From punch cards to pixels — UNDP powered Nepal’s first steps into the digital era
Nepal’s first computer
April 21, 2026
Forty-four years ago this year, the United Nations Development Programme (UNDP) and the United Nations Population Fund (UNFPA) introduced the first ever ‘fourth generation’ British-made computer in Nepal. This was a year before personal computers first appeared in the Nepali markets. The computer was the ICL 2950/10, far from the sleek laptops and tablets of today. It had 64 terminals that could be operated by 64 individuals at the same time and had been brought in from the UK for USD 2 million.
What did Nepal’s first computer achieve? It was used to process the data from Nepal’s eighth national census in 1981. Even with this then state-of-the-art computer, it still took the team a year and three months to process all the census data. A total of 15,022,839 people were interviewed in this census.
Ten years before this, the Nepal government had used a rented Indian ‘second generation’ mainframe computer for the 7th census data processing in 1971. Processing the data from this census took around one year, eight months, and fifteen days. Before Nepal’s ‘computer decade’, for instance in 1961, census data processing used to take around 5 to 6 years.
UNDP established the foundation for Nepal’s journey toward digitalization and data-driven governance adding to work efficiency, speed and accuracy. The ICL 2950/10 computer used for the eight census was an updated version with keyboard-based inputs and a screen. Additionally, UNDP also provided computer training for government officials who had to go abroad themselves to obtain computer knowledge, skills and training.
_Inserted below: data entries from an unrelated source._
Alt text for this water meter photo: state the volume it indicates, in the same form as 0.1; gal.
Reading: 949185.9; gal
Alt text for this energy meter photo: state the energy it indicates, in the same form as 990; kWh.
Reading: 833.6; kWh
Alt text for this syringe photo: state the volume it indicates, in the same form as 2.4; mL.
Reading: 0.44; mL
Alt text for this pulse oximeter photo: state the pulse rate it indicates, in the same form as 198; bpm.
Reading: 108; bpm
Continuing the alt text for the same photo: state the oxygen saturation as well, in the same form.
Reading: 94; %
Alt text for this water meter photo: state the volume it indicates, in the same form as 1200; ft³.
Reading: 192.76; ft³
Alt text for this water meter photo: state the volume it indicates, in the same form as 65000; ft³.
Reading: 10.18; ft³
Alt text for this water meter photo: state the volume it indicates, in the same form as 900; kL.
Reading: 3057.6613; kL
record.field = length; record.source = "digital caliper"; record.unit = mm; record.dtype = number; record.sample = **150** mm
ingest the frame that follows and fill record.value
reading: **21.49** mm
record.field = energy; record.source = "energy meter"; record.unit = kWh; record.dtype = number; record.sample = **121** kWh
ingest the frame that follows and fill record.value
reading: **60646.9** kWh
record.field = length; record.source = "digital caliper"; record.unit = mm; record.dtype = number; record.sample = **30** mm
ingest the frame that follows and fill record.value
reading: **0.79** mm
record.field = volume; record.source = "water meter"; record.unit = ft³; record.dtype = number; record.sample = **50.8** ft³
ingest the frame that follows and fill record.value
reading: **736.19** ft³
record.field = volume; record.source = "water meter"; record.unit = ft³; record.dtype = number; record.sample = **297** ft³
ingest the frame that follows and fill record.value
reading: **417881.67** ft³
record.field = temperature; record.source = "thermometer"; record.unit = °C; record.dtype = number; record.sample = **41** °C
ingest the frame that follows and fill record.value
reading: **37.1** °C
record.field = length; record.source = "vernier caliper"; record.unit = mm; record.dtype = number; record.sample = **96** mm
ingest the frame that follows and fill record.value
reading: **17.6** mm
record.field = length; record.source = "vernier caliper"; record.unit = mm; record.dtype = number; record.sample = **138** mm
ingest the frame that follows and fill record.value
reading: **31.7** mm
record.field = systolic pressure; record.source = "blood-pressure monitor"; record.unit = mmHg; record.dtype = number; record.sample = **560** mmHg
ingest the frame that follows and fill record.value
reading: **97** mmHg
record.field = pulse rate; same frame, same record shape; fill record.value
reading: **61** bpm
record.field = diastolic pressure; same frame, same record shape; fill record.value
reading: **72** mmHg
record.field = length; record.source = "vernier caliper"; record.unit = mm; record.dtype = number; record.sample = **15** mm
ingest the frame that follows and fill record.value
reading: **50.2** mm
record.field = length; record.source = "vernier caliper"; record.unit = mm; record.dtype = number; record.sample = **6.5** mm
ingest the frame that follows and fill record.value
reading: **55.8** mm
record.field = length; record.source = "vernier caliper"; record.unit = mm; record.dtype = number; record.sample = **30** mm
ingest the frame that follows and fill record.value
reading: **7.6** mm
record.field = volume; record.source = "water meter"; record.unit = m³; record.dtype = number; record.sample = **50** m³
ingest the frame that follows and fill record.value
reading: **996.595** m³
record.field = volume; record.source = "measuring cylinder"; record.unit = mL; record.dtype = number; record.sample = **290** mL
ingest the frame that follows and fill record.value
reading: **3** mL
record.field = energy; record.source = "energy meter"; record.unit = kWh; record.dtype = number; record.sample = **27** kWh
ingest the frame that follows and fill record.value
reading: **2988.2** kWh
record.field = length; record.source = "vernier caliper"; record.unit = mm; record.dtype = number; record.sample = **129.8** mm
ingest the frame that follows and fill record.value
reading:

This contributed to building the capacity and institutionalization of the Nepal Computer Center (NCC) which was established for national data processing and computer training in 1973 as an Electronic Data Processing Center under Nepal’s Central Bureau of Statistics.
Since then, UNDP has continued to play a significant role in Nepal’s information technology evolution, modern service delivery and innovation, inclusive and e-governance strengthening, ethical data use, and evidence-based policymaking.